Case Studies


Smart surveillance

Since the 2001 attacks on the Twin Towers, public safety has become a worldwide issue and the demand for more sophisticated security has grown.

One University of Adelaide spinout company is at the forefront of large scale video surveillance, helping protect citizens around the world.

SNAP Network Surveillance, established in 2009, is the result of a world-leading research project—led by Professor Anton van den Hengel—at the University’s Australian Centre for Visual Technologies (ACVT).

SNAP technology enables closed circuit television operators to track targets from camera to camera, even among the largest CCTV networks—airports, large sporting venues, shopping malls and more.

Security personnel at these sites are struggling against a huge information overload, trying to spot events in video walls displaying hundreds or thousands of cameras.

SNAP automatically integrates data from thousands of security cameras, reducing risks in a high-profile security environment, especially in times of emergency. Using this technology, video surveillance operators are readily able to take control of large-scale networks.

During a trial at a major international airport, SNAP’s software was able to demonstrate a multi-million dollar benefit.

The software was a star of Sydney’s Security 2012 Trade Show, and was awarded ‘Best in Show’ by the editor of the Security Electronics and Networks Magazine.

Over the past few years, SNAP has been successful in many rounds of funding from investors, which has given the company significant momentum.

The company has now partnered with Pacific Communications, a division of Hills Holdings, to market the product in Australia and New Zealand.

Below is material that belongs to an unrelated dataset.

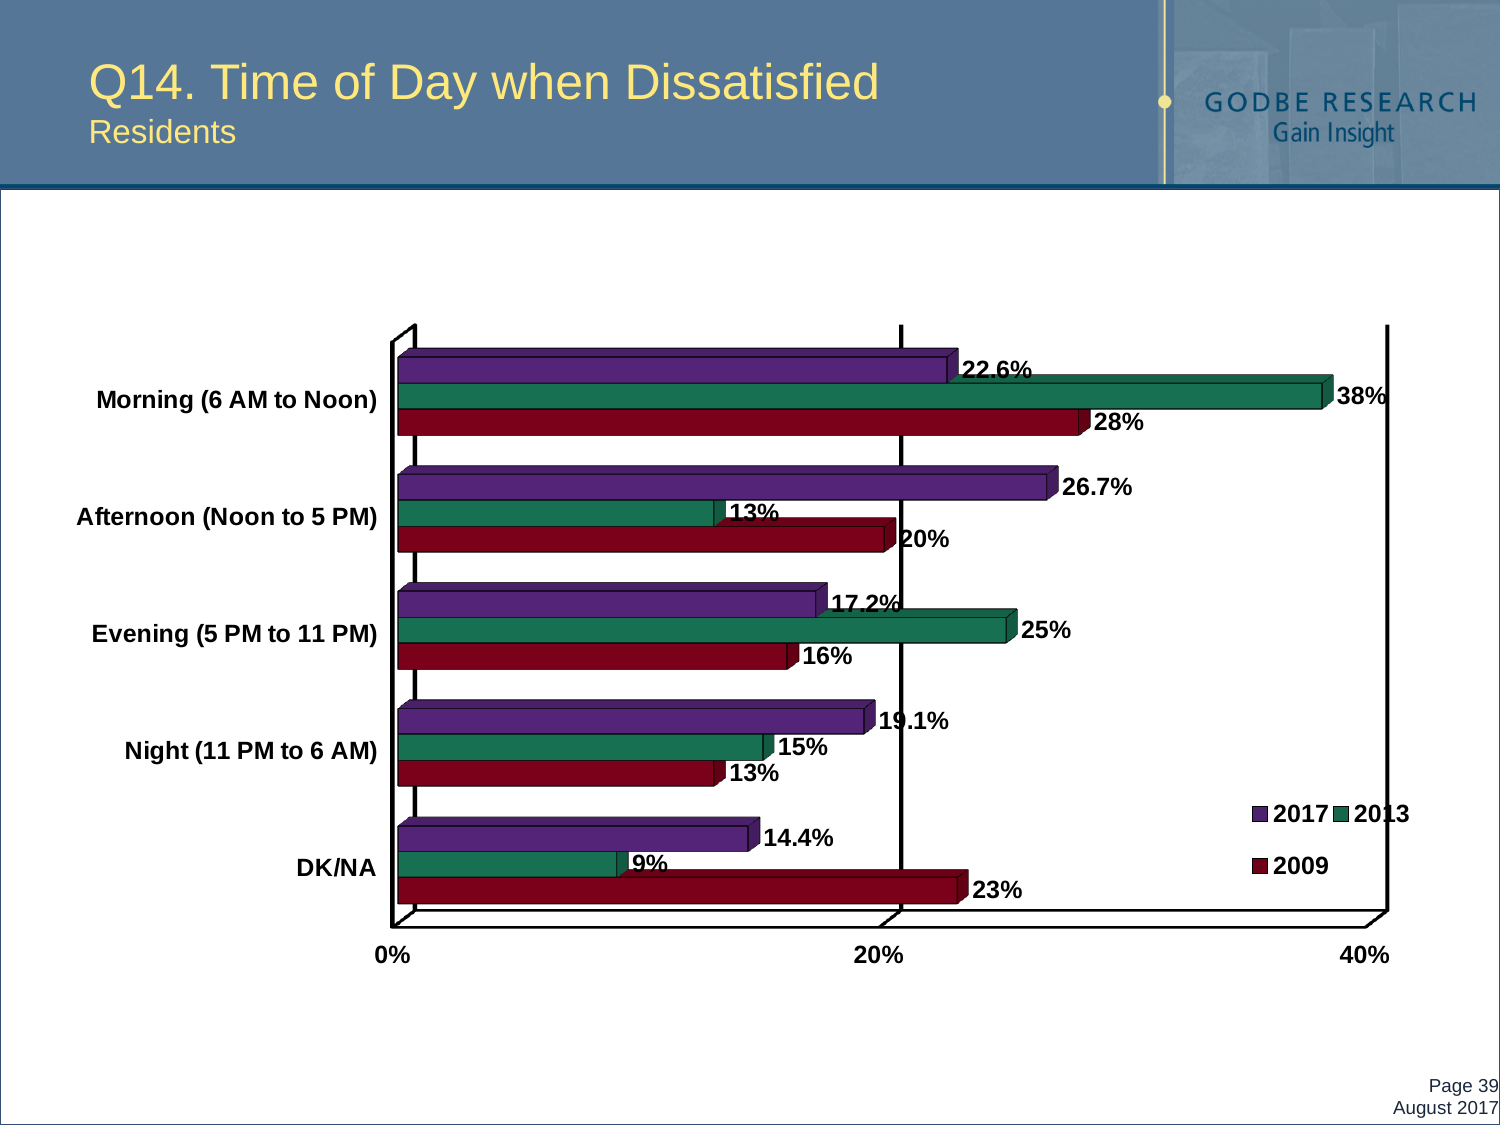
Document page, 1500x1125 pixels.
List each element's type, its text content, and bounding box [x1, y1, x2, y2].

title Q14. Time of Day when Dissatisfied Residents [73, 49, 1162, 151]
picture [0, 0, 1500, 184]
chart [39, 310, 1461, 981]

It is potentially the most successful commercial venture to come out of the ACVT, no mean feat considering the Centre is the largest of its kind in the Southern Hemisphere, servicing contracts with major international companies such as BHP Billiton, BAE Systems, Canon and Google as well as both the Australian and United States military.

Now employing seven full-time staff in Adelaide, SNAP is on the fast track to commercialisation success but more importantly, the SNAP technology might one day save your life.